Вновь начались чьи-то ночные хождения по коридору. Я отказываюсь верить, что это дед Панкрат вернулся с лесной пасеки, где, как говорила Паня, разводит пчёл. Может, и впрямь домовой, переваривший моё недавнее подношение, вновь начинает бузить, доводя меня до бешенства и заставляя стремглав бросаться в коридор с дубиной, которая теперь постоянно хранится под кроватью, бросаться, как только заслышу приглушённое покашливание, покряхтывание и шорох как будто в лапти обутых ног.

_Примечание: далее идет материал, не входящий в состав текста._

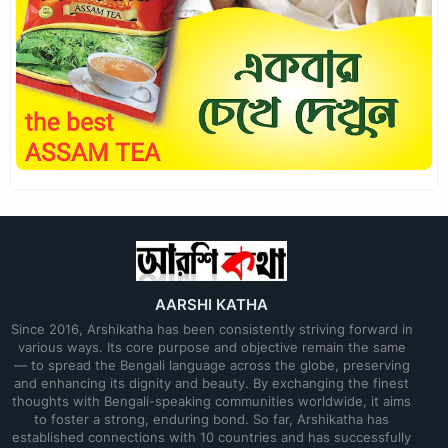
AARSHI KATHA
Since 2016, Arshikatha has been consistently striving forward in
various ways. Its core purpose and objective remain the same
— to spread the Bengali language across the globe, preserving
and enhancing its dignity and beauty. By exchanging the finest
thoughts with Bengali-speaking communities worldwide, it aims
to foster a strong, enduring bond. So far, Arshikatha has
established connections with 10 countries and has successfully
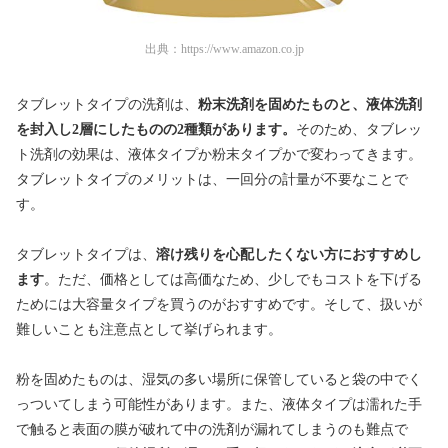
出典：
https://www.amazon.co.jp
タブレットタイプの洗剤は、
粉末洗剤を固めたものと、液体洗剤
を封入し2層にしたものの2種類があります。
そのため、タブレッ
ト洗剤の効果は、液体タイプか粉末タイプかで変わってきます。
タブレットタイプのメリットは、一回分の計量が不要なことで
す。
タブレットタイプは、
溶け残りを心配したくない方におすすめし
ます
。ただ、価格としては高価なため、少しでもコストを下げる
ためには大容量タイプを買うのがおすすめです。そして、扱いが
難しいことも注意点として挙げられます。
粉を固めたものは、湿気の多い場所に保管していると袋の中でく
っついてしまう可能性があります。また、液体タイプは濡れた手
で触ると表面の膜が破れて中の洗剤が漏れてしまうのも難点で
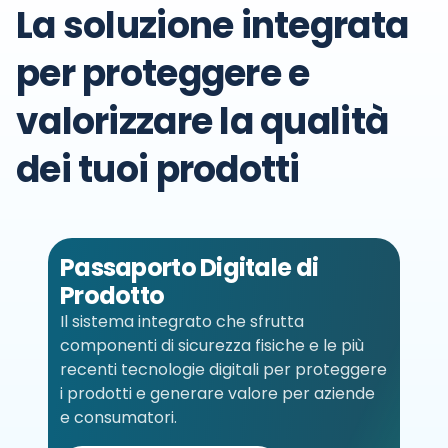
La soluzione integrata
per proteggere e
valorizzare la qualità
dei tuoi prodotti
Passaporto Digitale di
Prodotto
Il sistema integrato che sfrutta
componenti di sicurezza fisiche e le più
recenti tecnologie digitali per proteggere
i prodotti e generare valore per aziende
e consumatori.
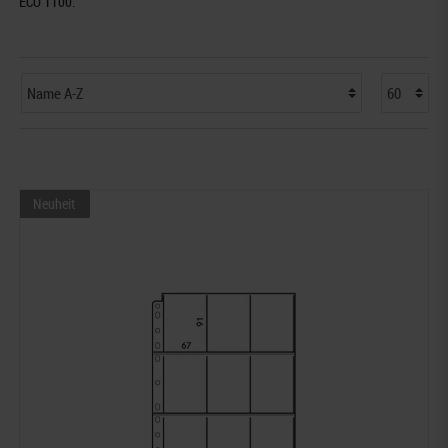
ECO 1100.
Neuheit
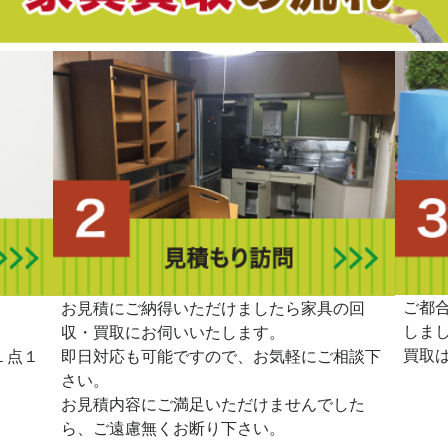
ご都
。
お見積にご納得いただけましたら家具の回
しま
収・買取にお伺いいたします。
買取
１点１
即日対応も可能ですので、お気軽にご相談下
さい。
お見積内容にご満足いただけませんでした
ら、ご遠慮無くお断り下さい。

С брезгливостью наблюдая за своими действиями как бы со стороны, налил в чашку молока, собственноручно выдоенного у соседской козы, положил сверху горелую лепешку – мои кулинарные способности не позволяют печь хлеб.

Наутро – ни молока, ни лепёшки. Грешу на кошку, только в толк никак не возьму, куда она уволокла чашку. Слышал сквозь сон чавканье и громкую возню – животина, видно, порядком оголодала.

Странно. Странно всё это. Я к тому, что ночные брожения прекратились. Я точно переселюсь в сарайчик. Может статься, благодаря его скромным по сравнению с домом размерам чувство одиночества, порождающее настораживающие слуховые галлюцинации, притупится. Я и кошку с собой прихвачу. В накарябанном отцом завещании она как-то не упоминалась, посему назову её просто – Пеструхой, как корову какую.»

7

Иван сонно заворочался на набитом травой тюфяке, покрывавшем дощатый настил грубо сколоченного топчана. Под одной ножкой неаккуратно сработанного столярного изделия - обломок кирпича. В одном из его конусообразных углублений сидел сверчок. И монотонно трелил.

— Да заткнешь ты его, наконец! — возмутился неведомо чьей пассивности Иван, и открыл глаза.

Желтый свет керосиновой лампы падал на темную, лоснящуюся, бревенчатую стену, играя на пучках сухого мха, понатыканных меж бревен, блеклыми пляшущими оттенками оранжевого.

Возле малюсенького окна - с форточку рамы в типовой хрущевке, - сидел за столом тощий мужик, пощипывающий длинную жидковатую бороденку и сонно моргающий осовелыми от усталости глазами.

Иван мгновенно вспомнил давешние свои злоключения, и вскочил с топчана. Ноги покусывали разлохмаченные волокна самодельной циновки и, возможно, блохи – мужик то и дело заторможено почесывал гриву спутанных, грязных волос.

— Дядька, да ты ложись, — сказал Иван сконфуженно.

— Ага, спасибо, сынок. То есть, я хотел сказать, племянничек. — Мужик поднялся с расшатанного ящика и приблизился к парню, одной рукой скребя под волосами, другой поглаживая бороденку. Обут он был в натуральные лапти, а одеяние его напоминало что-то вроде перешитой военной формы. Ткань казалась ветхой, и, судя по тому, как от мужика разило, скоро тряпка и вовсе могла сгнить. Иван невольно перевел взгляд на лапти и присвистнул.